§ **What is being asked**
Each line in the records below, from the one that contains "X695Y718D03*" to the one that contains "X499Y643D03*", should be reproduced exactly, the first and last included.

┄┄┄┄┄┄┄┄┄┄

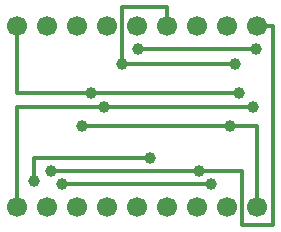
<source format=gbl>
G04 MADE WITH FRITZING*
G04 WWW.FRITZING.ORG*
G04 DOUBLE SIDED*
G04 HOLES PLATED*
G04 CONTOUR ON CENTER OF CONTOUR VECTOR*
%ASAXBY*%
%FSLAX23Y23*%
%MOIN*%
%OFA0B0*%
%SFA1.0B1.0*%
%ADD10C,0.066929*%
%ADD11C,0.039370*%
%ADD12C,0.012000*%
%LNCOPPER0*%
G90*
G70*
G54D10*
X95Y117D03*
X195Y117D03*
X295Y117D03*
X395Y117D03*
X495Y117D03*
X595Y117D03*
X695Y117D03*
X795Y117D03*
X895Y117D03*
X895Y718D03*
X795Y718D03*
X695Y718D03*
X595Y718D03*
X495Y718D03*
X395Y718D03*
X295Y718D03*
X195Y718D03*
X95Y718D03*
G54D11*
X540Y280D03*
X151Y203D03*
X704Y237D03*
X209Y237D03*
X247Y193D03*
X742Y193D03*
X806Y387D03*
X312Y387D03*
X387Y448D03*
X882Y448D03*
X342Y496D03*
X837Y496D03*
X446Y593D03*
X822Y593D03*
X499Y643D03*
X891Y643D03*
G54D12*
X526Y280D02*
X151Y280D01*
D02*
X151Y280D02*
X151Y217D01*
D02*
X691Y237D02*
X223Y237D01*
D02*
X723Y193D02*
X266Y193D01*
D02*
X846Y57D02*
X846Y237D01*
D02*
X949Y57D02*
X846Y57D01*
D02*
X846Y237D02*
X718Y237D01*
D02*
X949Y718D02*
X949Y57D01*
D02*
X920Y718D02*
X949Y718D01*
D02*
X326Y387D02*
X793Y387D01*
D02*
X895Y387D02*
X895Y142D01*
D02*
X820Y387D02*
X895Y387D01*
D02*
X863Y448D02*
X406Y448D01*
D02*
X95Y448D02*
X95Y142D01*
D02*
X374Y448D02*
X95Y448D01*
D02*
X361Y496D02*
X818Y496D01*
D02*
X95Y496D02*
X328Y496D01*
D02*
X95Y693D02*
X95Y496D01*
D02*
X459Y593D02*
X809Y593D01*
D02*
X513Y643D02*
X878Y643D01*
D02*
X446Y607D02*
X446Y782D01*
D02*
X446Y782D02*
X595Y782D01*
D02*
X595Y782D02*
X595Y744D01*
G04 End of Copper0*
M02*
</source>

┄┄┄┄┄┄┄┄┄┄

§ **Solved exercise**
X695Y718D03*
X595Y718D03*
X495Y718D03*
X395Y718D03*
X295Y718D03*
X195Y718D03*
X95Y718D03*
G54D11*
X540Y280D03*
X151Y203D03*
X704Y237D03*
X209Y237D03*
X247Y193D03*
X742Y193D03*
X806Y387D03*
X312Y387D03*
X387Y448D03*
X882Y448D03*
X342Y496D03*
X837Y496D03*
X446Y593D03*
X822Y593D03*
X499Y643D03*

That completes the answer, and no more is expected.